Tombe svuotate al cimitero

Calabria7
Calabria

Una normale attività di controllo e una scoperta inquietante. E’ nata quasi per caso l’indagine che ha permesso alla Polizia locale di individuare un presunto caso di estumulazioni illegali all’interno del cimitero comunale di Vibo Valentia. Il macabro rinvenimento è avvenuto nel corso di un sopralluogo in alcuni loculi che secondo quanto riferito dai competenti uffici di palazzo “Luigi Razza” dovevano essere vuoti. Gli agenti, guidati dal comandante Michele Bruzzese e dal suo vice Pasqualino De Caria, hanno però approfondito i controlli e l’attenzione degli investigatori della Municipale è ricaduta su un vano adibito a ossario con circa 250 celle. I poliziotti le hanno aperte e in una di questa è stata trovata una cassetta metallica con all’interno resti umani in avanzato stato di decomposizione. Nessun nominativo e alcun riferimento. Fuori e neanche dentro. Le indagini sono state quindi estese a un altro vano ubicato nel seminterrato al quale si accede attraverso una scala. All’interno di due stanze, presumibilmente destinate a camere mortuarie, la Polizia Municipale ha fatto altre inquietanti scoperte: resti umani abbandonati da tempo, vestiti e altri oggetti appartenenti a chissà quali defunti gettati per terra come fossero rifiuti. E poi, una bara zincata con dentro una spina dorsale di un uomo o di una donna. Quanto scoperto farebbe pensare a un’attività di esumazione che non è stata eseguita correttamente. L’ipotesi investigativa seguita dagli inquirenti è quella delle estumulazioni illegali. La Polizia Municipale ha informato la Procura della Repubblica di Vibo che ha autorizzato il sequestro dei vani interessati e aperto un fascicolo contro ignoti.
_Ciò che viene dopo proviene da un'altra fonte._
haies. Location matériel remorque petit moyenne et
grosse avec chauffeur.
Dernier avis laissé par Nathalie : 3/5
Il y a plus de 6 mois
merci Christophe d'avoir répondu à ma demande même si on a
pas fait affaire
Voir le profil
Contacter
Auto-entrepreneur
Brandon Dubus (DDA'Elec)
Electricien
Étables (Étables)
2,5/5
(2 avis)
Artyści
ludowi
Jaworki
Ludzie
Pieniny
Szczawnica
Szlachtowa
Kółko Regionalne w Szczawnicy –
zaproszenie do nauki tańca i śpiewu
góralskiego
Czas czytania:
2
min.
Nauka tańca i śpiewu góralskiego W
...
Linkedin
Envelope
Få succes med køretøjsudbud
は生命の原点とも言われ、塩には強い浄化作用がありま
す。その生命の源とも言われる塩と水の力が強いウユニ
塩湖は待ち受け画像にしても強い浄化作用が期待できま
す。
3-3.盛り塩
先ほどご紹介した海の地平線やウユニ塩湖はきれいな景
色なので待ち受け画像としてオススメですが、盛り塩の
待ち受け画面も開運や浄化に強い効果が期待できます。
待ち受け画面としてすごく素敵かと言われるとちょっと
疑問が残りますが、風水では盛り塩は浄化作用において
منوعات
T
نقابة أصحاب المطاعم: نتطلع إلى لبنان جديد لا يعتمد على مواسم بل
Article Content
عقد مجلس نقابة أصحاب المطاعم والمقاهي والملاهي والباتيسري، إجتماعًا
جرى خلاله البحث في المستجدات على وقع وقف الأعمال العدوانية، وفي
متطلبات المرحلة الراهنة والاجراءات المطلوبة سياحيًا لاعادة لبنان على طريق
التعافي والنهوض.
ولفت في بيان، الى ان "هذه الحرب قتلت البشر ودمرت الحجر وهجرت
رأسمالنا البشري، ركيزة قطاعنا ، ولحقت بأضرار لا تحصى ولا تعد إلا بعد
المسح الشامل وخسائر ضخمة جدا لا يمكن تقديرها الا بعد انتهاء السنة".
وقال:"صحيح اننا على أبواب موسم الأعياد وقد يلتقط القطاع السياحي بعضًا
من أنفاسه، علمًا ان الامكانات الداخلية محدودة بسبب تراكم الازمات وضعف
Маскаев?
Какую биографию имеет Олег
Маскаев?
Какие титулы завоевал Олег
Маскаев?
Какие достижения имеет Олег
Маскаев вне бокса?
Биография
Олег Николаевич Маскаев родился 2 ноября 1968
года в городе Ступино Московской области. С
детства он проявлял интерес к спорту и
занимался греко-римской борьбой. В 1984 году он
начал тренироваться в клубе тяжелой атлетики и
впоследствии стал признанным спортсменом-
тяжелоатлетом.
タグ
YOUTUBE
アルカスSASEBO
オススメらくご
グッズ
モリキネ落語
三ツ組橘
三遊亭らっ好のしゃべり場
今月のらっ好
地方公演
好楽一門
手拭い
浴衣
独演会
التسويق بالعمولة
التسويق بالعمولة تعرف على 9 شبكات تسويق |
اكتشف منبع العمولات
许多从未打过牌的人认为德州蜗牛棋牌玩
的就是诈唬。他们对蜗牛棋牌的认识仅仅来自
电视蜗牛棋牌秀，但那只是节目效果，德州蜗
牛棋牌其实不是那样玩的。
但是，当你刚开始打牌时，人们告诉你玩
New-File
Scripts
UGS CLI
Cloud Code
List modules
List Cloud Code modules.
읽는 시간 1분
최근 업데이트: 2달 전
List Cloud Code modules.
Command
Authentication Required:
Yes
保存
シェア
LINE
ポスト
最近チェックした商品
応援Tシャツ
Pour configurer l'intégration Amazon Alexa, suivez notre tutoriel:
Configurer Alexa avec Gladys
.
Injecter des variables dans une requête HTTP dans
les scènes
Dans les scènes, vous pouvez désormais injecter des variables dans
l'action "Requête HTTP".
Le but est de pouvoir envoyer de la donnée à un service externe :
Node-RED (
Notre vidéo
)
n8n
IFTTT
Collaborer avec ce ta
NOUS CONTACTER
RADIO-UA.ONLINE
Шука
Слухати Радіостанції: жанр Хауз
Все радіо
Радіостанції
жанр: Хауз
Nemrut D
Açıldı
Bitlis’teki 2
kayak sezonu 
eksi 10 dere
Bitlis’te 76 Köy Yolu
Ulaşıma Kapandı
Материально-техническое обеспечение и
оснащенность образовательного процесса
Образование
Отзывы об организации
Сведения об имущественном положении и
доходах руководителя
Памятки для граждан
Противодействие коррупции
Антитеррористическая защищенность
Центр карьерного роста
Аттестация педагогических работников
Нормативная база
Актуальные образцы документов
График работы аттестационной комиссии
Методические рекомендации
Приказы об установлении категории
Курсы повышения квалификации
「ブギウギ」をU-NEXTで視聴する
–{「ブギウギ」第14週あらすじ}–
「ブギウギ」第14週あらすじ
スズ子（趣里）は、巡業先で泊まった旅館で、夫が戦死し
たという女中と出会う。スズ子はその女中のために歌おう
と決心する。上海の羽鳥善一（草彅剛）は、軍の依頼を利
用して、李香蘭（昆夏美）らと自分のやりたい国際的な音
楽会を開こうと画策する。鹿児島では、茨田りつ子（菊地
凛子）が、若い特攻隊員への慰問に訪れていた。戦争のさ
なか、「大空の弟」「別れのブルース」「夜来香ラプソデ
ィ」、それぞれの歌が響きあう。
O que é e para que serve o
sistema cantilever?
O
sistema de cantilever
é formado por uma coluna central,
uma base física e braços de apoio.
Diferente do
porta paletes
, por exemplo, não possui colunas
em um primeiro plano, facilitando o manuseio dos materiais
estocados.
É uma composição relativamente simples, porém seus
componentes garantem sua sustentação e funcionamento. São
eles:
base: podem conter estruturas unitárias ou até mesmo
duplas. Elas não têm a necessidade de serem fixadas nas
Le indagini proseguono e gli agenti hanno già allargato l’attività di controllo agli altri cimiteri sparsi nelle varie frazioni di Vibo. Una serie di accertamenti che hanno l’obiettivo di fare piena luce sull’inquietante vicenda e di individuare eventuali responsabilità anche per omessa vigilanza da parte dei dipendenti comunali.

Il business delle “cappelle d’oro”

Non è la prima volta che il cimitero di Vibo finisce al centro della cronaca giudiziaria. L’episodio più eclatante è avvenuto nel 2019 con la scomparsa di sette bare tumulare in una cappella gentilizia appartenente a una famiglia vibonese. Ad accorgersi dell’accaduto, era stato un amico di famiglia che aveva notato come la scritta con i cognomi fosse stata rimossa e che il cancelletto della struttura fosse coperto da un telo che celava tra l’altro un lucchetto nuovo. All’interno della stessa furono rinvenute tracce di lavori e in una busta una parte dei resti delle persone tumulate.
Secondo quanto raccontato dal pentito Andrea Mantella nel maxi processo “Rinascita Scott”, i clan avrebbero gestito il macabro business delle “cappelle d’oro” all’interno del principale cimitero comunale. “Ho chiesto a Rosario Pugliese e a Orazio Lo Bianco che dovevano trovarmi una cappella cimiteriale. In tempo reale – ha sostenuto proprio qualche settimana fa Mantella rispondendo alle domande dei pm antimafia nell’aula bunker di Lamezia Terme – hanno tolto i resti di alcuni defunti e li hanno gettati in una fossa comune con l’aiuto del guardiano del cimitero, tale Francolino. Hanno sistemato questa cappella, rifatto il tetto, cambiato la tabella esterna dove hanno scritto ‘famiglia Mantella’ e variato il nome anche sul registro dell’ufficio cimiteriale”. Un servizio per il quale l’ex boss scissionista dall’alto della sua autorevolezza non ha pagato. Il business delle cappelle avrebbe fruttato a Rosario Pugliese e ai suoi “soci” tra i 50 e i 60 mila euro a cappella. “Il sistema – racconta Mantella – era il seguente: loro di solito vendevano le cappelle delle famiglie per le quali non ci sono più i familiari. Dopo aver tolto i resti dei cadaveri e aver restaurato le cappelle le stesse venivano vendute al prezzo di 50 o 60 mila euro”.